Even if Mom is sometimes disorganized and a bundle of nerves, at least she would never do this. Suddenly, her never mailing my single room fee check doesn’t sound as bad as it did a month ago. “Sorry.”

“It’s cool. I’ve talked to Ms. Nallos about getting a team going here. She’s down, at least. Just wish I could make it coed, but the guidelines are too uptight to let that happen. The fact that everyone has to be split up is so cringe. I mean, what year is it?”

So, Xavier also chafes against the guidelines. The first time I met him, all I could see was how tall and strong and giant he was. I assumed he was like the other students who encapsulated the definition of tradition and could never relate to someone like me.

If even he feels this way, do others?

“You wanna join the team?” Xavier adds, showing a playful smirk. “I know you’re only here for your PE grade, but you got potential beyond that.”

It’s a compliment I never thought I’d get from anyone, let alone another guy.

And it pushes me enough to want to take a risk. “To be honest, I haven’t been training just to improve my grade,” I say. “I want to keep up with the other guys. I’m sort of scared about the academy finding out who I used to be.”

“Who you used to be?”

My logic tells me to turn back, but I don’t. “I had a different name before surgery. And hormones.”

Xavier nods gradually.

I’m not sure how to read it. “If the admin finds out, then they could make me leave campus and you all behind, you know—?”

“No.”

“No?”

Xavier’s expression is taut. “Don’t get me wrong, I get being concerned. I hope they wouldn’t do that, man. But if they do, I swear, I’ll punch them in the throat.”

“Oh.”

“The rest of STRIP would do the same. We’ll aim straight for the board of trustees.”

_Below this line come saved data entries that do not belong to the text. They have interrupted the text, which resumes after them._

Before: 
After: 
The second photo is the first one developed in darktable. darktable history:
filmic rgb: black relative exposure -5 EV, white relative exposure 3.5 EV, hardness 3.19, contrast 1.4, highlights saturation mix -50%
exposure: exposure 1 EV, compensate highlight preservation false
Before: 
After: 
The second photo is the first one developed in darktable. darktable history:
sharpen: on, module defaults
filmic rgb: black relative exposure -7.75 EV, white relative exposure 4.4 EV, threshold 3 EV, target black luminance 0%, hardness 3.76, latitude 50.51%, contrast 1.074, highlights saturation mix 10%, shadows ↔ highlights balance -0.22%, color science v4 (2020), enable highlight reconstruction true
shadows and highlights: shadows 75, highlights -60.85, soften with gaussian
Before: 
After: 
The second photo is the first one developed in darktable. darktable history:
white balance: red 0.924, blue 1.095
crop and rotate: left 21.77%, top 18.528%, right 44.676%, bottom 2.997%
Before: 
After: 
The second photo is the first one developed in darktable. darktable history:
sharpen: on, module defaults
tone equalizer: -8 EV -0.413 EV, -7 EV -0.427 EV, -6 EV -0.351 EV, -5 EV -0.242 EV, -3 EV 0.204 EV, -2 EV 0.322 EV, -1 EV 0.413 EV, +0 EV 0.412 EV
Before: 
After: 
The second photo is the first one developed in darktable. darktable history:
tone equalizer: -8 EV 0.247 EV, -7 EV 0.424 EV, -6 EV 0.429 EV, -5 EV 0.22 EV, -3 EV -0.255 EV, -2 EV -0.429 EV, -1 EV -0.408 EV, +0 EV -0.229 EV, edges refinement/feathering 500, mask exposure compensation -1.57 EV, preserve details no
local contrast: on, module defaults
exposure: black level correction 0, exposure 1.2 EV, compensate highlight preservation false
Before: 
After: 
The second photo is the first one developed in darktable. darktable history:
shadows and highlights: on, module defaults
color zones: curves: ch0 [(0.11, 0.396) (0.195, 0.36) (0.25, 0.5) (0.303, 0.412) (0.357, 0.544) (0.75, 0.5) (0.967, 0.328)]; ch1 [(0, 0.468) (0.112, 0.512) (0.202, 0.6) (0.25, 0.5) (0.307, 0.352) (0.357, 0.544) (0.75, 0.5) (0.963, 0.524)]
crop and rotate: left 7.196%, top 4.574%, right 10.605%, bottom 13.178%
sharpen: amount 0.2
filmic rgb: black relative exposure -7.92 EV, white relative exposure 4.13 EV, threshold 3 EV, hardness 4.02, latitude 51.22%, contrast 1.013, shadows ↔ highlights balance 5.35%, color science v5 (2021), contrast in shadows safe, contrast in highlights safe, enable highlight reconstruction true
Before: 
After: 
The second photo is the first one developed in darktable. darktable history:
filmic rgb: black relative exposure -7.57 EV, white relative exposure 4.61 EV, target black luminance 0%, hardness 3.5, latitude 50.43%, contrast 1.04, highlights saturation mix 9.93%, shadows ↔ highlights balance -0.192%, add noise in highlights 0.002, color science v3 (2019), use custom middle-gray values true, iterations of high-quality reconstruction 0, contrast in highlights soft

My chest warms. STRIP would have my back. Lately, there’s no denying that. But everyone else at this academy?

Even Jasper?

A bitter ache strikes me—I can’t believe that even now, despite everything, there’s a part of me that wonders if I could trust him. “Thanks.”

Xavier points at Blaze and Robby digging through a bucket full of latex resistance bands. Blaze straps one around his head and stretches it too far, and it slaps into his eyes. “Go help those losers. They need an expert like you.”